The rolling-type gates that will be used in the new locks are made in Italy, then brought across on specially designed barges. The gates for the new Atlantic locks have all been delivered and are sitting beside the Canal near the present Gatun Locks, awaiting installation. The gates for the new Pacific locks have to be brought through the Canal over to the Pacific side. So we got to see the process when we passed one of these gigantic gates, not the largest by the way, in the Canal making the transit. The largest of the new Pacific gates is 11 stories high!! On the picture you can see the centipede-like method of specially constructed vehicles that moves the lock gates.

While we were going through the Canal, with me accessible in the Horizon Court, people were coming up not only just asking questions, but wanting pictures (pity their friends who need to watch them, but I guess it’s easier to watch friends’ vacation pictures on iPad than a full-scale “come over for drinks and see my vacation ‘slides’” presentation), express appreciation for my lectures (Princess take note!), or get me to sign copies of my PANAMA CANAL DAY books. Incidentally, we sold out the books I brought on board and I’m hoping to have more to pick up when we get to Ft. Lauderdale.

Panama Canal Day Gates 1Panama Canal Day New Lock GAteNew Pacific Lock Gate in the Canal

 

 

Things Change

If there were a mantra for living in Panama it would be “things change!”  In fact, if there were a mantra for life it would be “THINGS CHANGE!”  Living in Panama I’ve learned that you always have to be expecting change and to have a “Plan B” in mind.  In Panama, also  Plans C, D, E, F, etc.  But here, as everywhere else, the secret is to keep plugging and respond as positively as possible to the changes life throws at you, whether they are the gigantic life-altering changes, or the little “that’s interesting” changes.

It’s been almost a year-and-a-half since I was at sea, so wanting to get back in the swing of things I agreed to do several “one-off” cruises this fall, one for Celebrity and four for Silversea.

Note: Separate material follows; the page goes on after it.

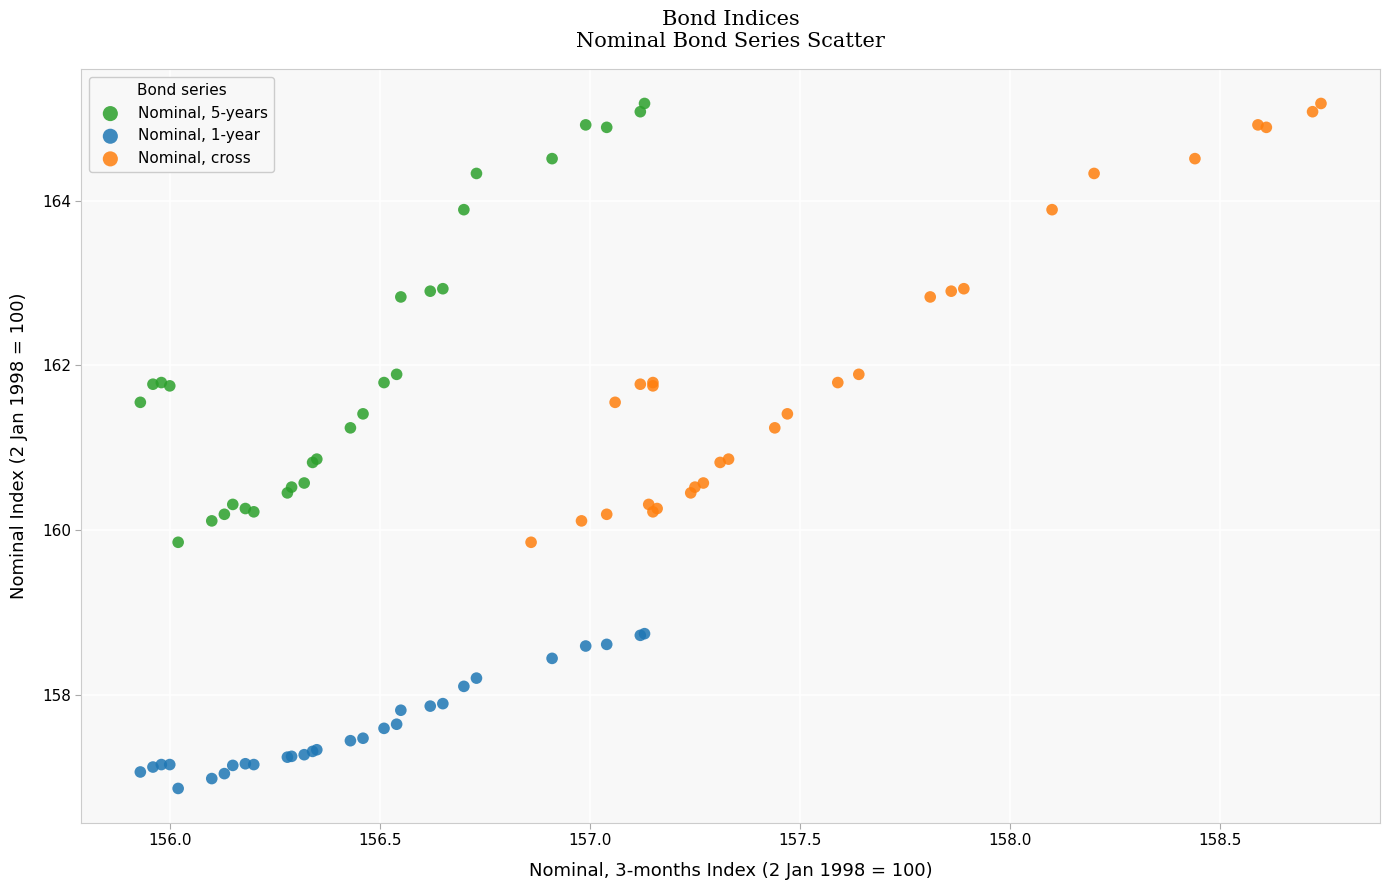

Which series reaches the minimum Y coordinate?

Nominal, 1-year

While in the Canary Islands on Celebrity I experienced loss of vision in my one eye several times.  Once when attempting to start a talk, while an inexperienced AV guy tried to figure out PowerPoint, I was stalling by telling jokes I’ve used many times and in the middle of the joke I forgot the punch lines.  I ended up in the medical center with the ship’s doctor sending me to an ophthalmologist.  When the eye doc said there was nothing wrong with my eyes, the ship doctor, fearing a stroke, sent me back home to Seattle for a whole string of tests.  Tests which proved … drum roll! … I’m normal, much to the surprise of some of my friends.  But in the meantime, not to leave Silversea hanging at the last minute, I had to cancel my four scheduled cruises.

The silver lining was getting to spend some time with my daughter and her family in Seattle.  I’m now with my other daughter in Sonoma County working my way back to Panama.  And the other day … Princess called.  They want me back at sea, doing my favorite run through the Panama Canal on ISLAND PRINCESS … starting mid-November!

Island Princess in locks

Since 2014 is the 100th Anniversary of the Panama Canal, and with all the expansion construction going on, this is an exciting time to do the Canal run and be able to introduce a shipload of folks [1,970 passengers, 900 crew] to Panama.  Plus, no long-haul flights!  I start with a Canal transit from Los Angeles to Ft Lauderdale in less than a month, and then do the partial transits round trip from Ft Lauderdale.